« Umnachtung der Welt »

 

Source : Martin Heidegger, philosophie d’un autre commencement par Alexandre Douguine, éditions Ars Magna, collection Heartland.

Heidegger avance une thèse fondamentale : du point de vue de la Seynsgeschichte, l’histoire de la philosophie de l’Europe occidentale est un processus d’oubli progressif de la recherche ontologique jusqu’au nihilisme pur. C’est le processus de perte progressive de l’Être, l’abandon de l’Être et par l’Être, Seinsverlassentheit. En d’autres termes, l’histoire de la philosophie de l’histoire occidentale, avec tout son éclat, ses percées splendides, ses révélations, et ses déviations n’est autre que le processus de séparation de l’Être.
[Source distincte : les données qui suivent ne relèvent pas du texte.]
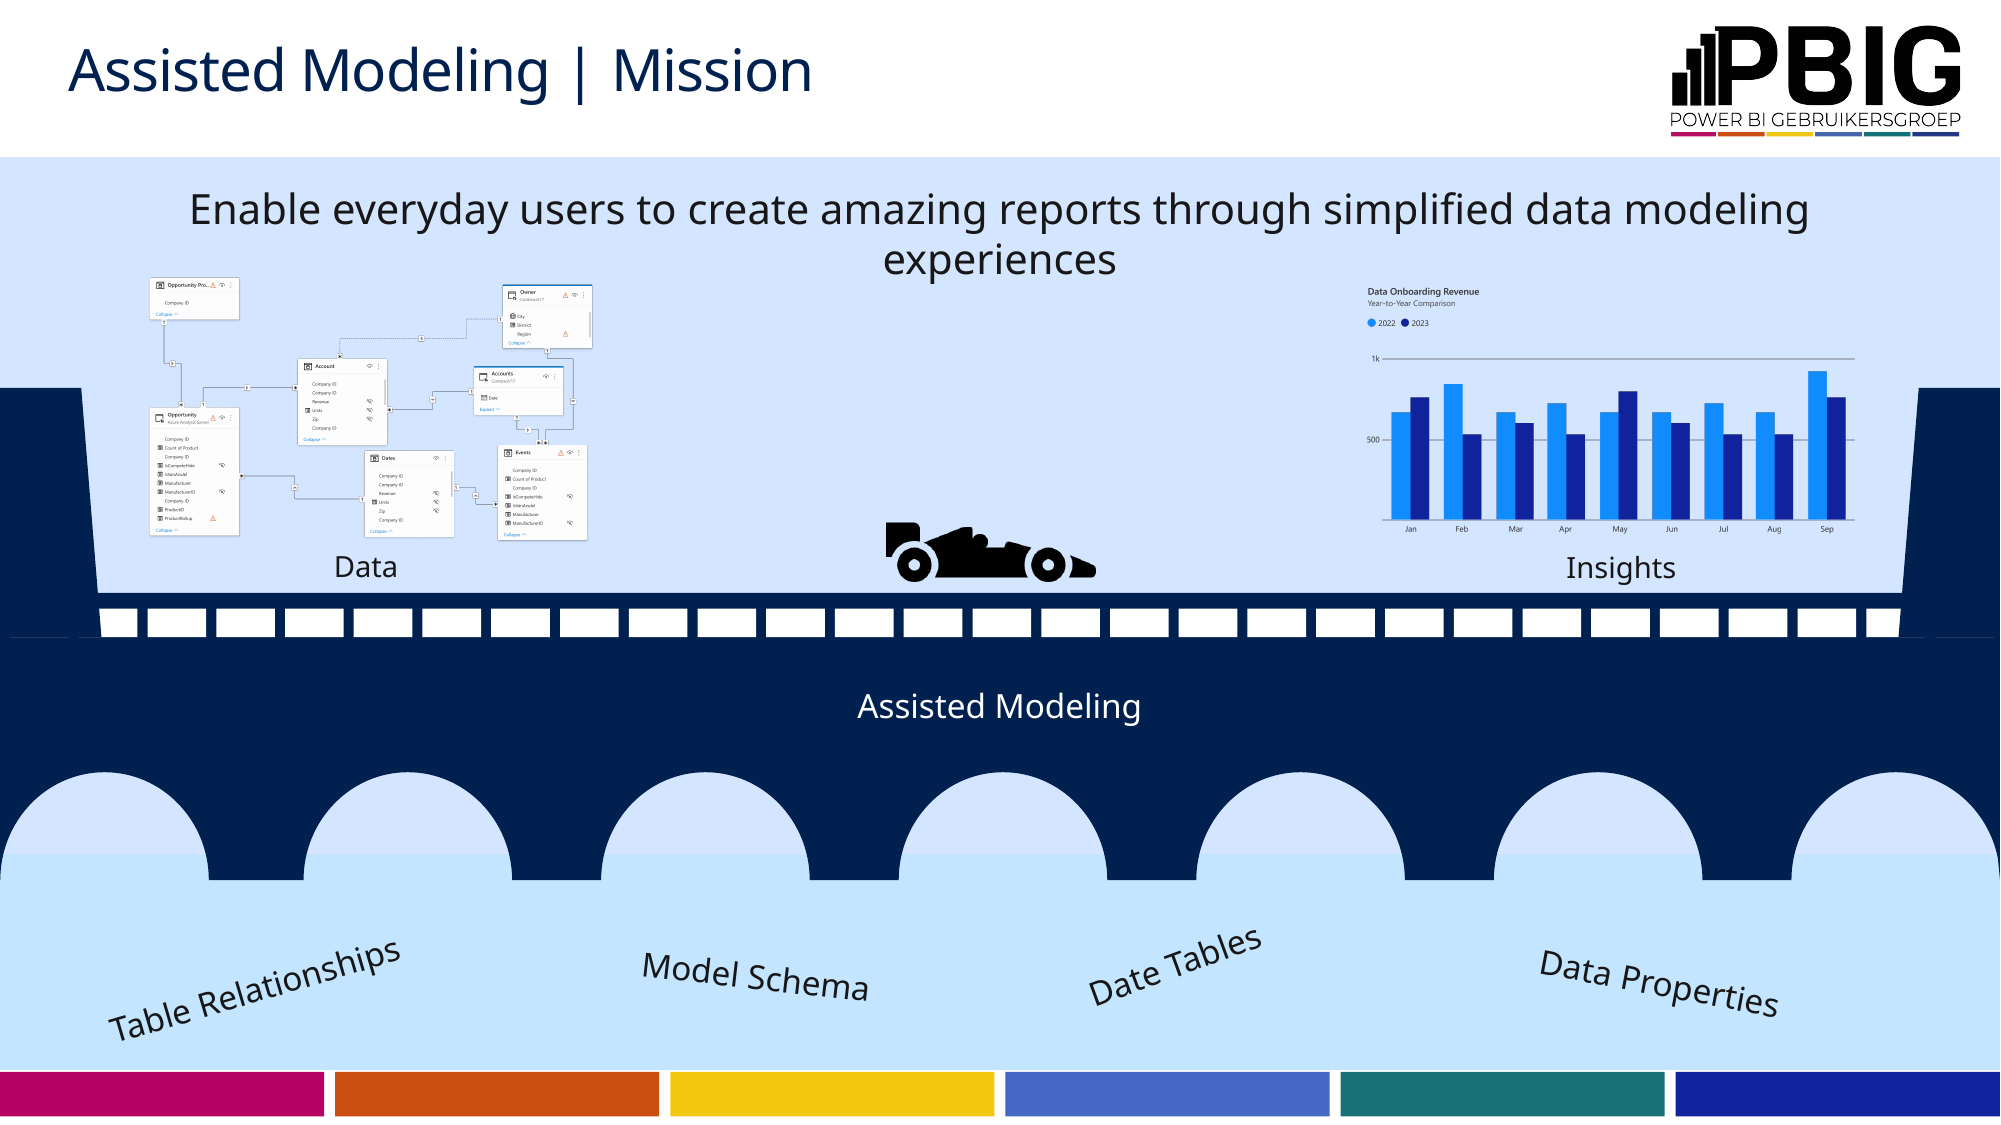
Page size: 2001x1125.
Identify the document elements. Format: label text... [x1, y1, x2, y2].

Par conséquent, c’est l’histoire d’un coucher de soleil, d’une catastrophe prolongée, d’errance et d’erreurs. Ce n’est pas par hasard que Heidegger intitule l’un de ses livres Holzwege. En français, ce titre se traduit par « Les chemins qui ne mènent nulle part » ; en allemand, Holzwege désigne littéralement les « chemins arboricoles », les « chemins boisés », mais aussi « chemins non explorés, envahis par les arbres. » Ce type d’errance mène de la clarté à l’obscurité et c’est pourquoi nous avons affaire au crépuscule. C’est le processus de séparation avec l’Être, sa perte, son appauvrissement progressif. En cessant de penser l’Être, la philosophie cesse progressivement d’être.

Dès l’aube de la philosophie, l’être en tant que Seyn se cache dans le tout. En fusionnant avec lui, il devient l’Être en tant que Sein, et finalement, une autre variété d’étants. Ensuite, l’être Seing en tant qu’étants-dans-le-tout, est remplacé par la notion de celui-ci. Ensuite, cette notion acquiert un caractère de plus en plus abstrait, mécanique, et conditionnel, dans lequel tous les liens avec les étants s’effondrent, jusqu’à ce que, finalement, l’ère du nihilisme arrive. Nietzsche a reconnu et définit ce dernier : ce moment précis où l’Être disparaît finalement au-delà de l’horizon, révélant le néant toujours présent.

Nous pouvons désigner, de manière fondamentale, et historique, tout le segment de la philosophie de l’Europe occidentale comme les six dernières heures de l’humanité, les heures avant minuit et il n’est pas surprenant que dans cette portion de journée cosmique, ce soit la civilisation occidentale qui s’impose, qui établit des lois, des normes, qui conquiert tous les autres et qui les oblige à accepter sans équivoque ses formes, ses pensées, et ses valeurs comme quelque chose d’universel.

L’Occident s’impose parce que le destin de la nuit lui est confié, parce qu’il agit au nom de la nuit et utilise son pouvoir. Le soleil de l’être se couche. Ainsi, la civilisation s’endort enfin, et les dernières bougies s’éteignent, éclairant encore les foyers d’une lumière d’adieu, artificielle et nostalgique.